I finally crossed the finish at 27:49 knocking a solid 40 minutes off my projected finish time after that cold slow night. Paul's wife Kim was there at the finish line and it was so great to meet her, We were all a bit teary eyed and I was just so so relieved to be done! It was a hard earned #46, took 169 miles for me to get this buckle! After I sat for a few minutes, then laid down on the chairs, someone from the race came up and congratulated me for winning 2nd place female in my age group. I was totally surprised and so excited! Won a special buckle on velvet with a spinning chamber & a mug + a $25 gift certificate for Orange Mud. My heart was so full. So grateful for good friends. Paul said he wasn't going to let me finish this one alone, and it just made me feel so supported! So grateful for Jason who came out in the frigid air all night to support me without complaint and who encouraged me to do this race. It was so well timed, after I got the news about Jennifer, I needed to be able to run it out.
Some after the fact pro photos from the course.
After we got in the car, back to the hotel for a quick hot bath & on the road, waterworks finally hit and I just let all the emotions roll over me, feelings of accomplishment, joy, friendship, and sadness. I was grateful to have put out a good performance especially for this race imo Jake & Jennifer. It just made me realize how close to death we all walk. I'm so grateful for the people in my life who've supported my races and helped me survive and give my world meaning after it all came tumbling down.
I'm happy to report Hannah is back home after 2+weeks in the hospital.
I'll be running Blackbeard's Revenge 100 on the OBX this coming Saturday so I'm ticking off this race report, resting, and repacking for #47. Ill probably carry Jenn & Jake through my races to 50, then see if there's another family with a new loss that I can try to help. :(
Immediate family of those lost to suicide are at a significantly higher risk of death than the rest of the population. If you know someone grieving a suicide loss, be sure to check in on them frequently, and offer help & support long, long after the funeral is over. The 1-3 yrs following a suicide are extremely difficult and when a parent is most at risk.

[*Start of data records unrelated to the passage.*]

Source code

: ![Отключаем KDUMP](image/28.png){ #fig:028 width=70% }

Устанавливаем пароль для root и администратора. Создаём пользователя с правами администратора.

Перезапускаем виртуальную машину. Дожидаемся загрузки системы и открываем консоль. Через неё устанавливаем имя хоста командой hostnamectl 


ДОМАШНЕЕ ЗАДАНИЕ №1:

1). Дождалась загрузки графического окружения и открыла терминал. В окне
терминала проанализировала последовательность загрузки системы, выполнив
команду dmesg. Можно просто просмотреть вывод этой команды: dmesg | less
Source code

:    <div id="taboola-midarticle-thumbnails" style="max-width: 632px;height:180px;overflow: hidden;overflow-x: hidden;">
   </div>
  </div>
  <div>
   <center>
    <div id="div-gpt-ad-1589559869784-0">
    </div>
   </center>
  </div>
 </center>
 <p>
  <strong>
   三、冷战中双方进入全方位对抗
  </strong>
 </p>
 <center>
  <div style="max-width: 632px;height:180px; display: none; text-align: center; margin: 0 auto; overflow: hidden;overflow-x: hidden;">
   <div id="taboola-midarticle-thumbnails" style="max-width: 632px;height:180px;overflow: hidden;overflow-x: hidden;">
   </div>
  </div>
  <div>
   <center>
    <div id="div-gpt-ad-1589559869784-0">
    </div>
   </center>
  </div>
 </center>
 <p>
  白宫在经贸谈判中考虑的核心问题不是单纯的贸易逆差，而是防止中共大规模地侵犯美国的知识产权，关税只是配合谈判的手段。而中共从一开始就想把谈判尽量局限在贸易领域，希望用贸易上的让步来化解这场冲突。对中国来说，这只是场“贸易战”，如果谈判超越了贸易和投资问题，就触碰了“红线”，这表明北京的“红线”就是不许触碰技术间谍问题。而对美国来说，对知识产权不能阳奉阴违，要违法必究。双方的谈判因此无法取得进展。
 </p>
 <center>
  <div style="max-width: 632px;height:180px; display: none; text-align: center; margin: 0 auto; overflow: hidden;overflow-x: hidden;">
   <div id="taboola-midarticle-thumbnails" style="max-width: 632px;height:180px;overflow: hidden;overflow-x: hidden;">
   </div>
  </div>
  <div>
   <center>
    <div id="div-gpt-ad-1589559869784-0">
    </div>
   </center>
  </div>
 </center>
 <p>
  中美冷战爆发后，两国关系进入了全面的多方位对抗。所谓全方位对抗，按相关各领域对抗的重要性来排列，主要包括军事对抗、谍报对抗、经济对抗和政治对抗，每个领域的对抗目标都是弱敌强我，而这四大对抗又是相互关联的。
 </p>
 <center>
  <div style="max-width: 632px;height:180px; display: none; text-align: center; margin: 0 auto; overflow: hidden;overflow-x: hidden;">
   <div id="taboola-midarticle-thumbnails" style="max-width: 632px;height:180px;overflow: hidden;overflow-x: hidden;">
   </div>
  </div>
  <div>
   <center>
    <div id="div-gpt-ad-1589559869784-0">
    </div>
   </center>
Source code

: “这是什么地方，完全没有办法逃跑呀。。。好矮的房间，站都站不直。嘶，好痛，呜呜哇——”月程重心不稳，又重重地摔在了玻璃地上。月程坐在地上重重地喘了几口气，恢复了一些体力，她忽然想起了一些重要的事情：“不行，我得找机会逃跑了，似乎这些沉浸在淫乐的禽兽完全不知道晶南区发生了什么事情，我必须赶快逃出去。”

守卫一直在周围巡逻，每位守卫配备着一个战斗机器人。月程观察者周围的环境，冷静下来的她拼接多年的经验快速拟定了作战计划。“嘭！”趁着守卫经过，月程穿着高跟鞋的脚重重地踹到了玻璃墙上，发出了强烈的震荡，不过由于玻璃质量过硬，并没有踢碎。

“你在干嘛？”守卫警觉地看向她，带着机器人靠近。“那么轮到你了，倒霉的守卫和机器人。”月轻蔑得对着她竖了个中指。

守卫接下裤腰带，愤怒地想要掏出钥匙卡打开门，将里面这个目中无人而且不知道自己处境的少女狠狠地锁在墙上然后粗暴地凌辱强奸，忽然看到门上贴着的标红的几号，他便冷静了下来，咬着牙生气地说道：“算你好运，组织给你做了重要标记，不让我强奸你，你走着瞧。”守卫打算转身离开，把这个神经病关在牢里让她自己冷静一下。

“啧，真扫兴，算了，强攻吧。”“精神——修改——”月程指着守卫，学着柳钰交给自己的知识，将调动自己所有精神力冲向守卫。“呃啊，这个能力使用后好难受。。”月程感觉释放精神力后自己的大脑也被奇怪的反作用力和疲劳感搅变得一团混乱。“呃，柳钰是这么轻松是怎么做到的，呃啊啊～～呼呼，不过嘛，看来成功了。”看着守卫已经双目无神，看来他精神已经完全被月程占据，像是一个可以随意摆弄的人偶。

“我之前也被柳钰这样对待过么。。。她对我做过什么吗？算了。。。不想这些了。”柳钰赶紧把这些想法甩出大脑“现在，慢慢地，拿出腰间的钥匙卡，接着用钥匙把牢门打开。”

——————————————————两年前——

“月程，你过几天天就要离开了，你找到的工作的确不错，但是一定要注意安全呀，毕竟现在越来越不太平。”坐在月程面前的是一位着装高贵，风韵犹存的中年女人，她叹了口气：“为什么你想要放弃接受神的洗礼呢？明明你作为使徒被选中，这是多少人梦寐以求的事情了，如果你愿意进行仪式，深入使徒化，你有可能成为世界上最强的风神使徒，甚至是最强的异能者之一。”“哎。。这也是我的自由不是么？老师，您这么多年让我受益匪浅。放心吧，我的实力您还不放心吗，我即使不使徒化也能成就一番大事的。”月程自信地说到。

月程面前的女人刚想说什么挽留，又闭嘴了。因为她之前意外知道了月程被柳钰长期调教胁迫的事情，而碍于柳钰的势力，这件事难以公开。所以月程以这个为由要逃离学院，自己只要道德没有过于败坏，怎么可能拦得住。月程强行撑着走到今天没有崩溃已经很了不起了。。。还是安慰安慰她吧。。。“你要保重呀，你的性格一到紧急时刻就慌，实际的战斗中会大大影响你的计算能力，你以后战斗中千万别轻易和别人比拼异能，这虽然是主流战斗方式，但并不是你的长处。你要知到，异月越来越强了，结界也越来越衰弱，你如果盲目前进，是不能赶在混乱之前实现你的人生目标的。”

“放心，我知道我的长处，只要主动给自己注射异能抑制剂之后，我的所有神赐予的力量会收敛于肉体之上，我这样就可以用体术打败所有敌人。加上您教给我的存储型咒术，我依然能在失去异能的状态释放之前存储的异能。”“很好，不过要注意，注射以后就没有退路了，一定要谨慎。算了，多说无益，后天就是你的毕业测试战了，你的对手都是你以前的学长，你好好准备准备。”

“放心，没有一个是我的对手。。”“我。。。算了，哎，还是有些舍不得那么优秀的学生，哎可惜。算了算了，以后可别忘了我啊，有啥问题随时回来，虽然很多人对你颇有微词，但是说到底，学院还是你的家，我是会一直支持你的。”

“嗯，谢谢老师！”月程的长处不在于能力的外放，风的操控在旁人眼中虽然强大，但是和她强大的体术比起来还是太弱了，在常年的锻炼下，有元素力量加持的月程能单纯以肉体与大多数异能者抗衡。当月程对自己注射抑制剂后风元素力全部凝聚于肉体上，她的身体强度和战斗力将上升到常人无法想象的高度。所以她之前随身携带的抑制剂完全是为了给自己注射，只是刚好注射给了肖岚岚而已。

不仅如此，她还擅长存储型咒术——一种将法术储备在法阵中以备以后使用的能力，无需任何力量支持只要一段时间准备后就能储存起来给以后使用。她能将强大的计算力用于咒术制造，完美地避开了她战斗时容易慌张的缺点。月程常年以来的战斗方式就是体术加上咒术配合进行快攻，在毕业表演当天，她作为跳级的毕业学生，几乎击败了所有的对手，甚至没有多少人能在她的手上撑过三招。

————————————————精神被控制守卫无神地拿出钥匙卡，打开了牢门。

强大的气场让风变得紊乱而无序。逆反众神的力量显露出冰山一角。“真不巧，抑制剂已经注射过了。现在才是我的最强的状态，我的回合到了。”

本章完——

Rest in peace Jenn, you and Jake, no longer carrying the pain and hardness of this world.
Snazzy buckle, holder and placement plate is mailed out later.
Hi Rosie,
So sad to hear about Jake's mom Jenn. You have a unique ability to explain to those of us lucky enough to not be directly affected by suicide, how to understand the long-lasting and sometimes overpowering grief that parents and siblings and friends so often feel. Congrats on #46 (twice). What a brave response to an impossible race. Love to you, Jason, and the family.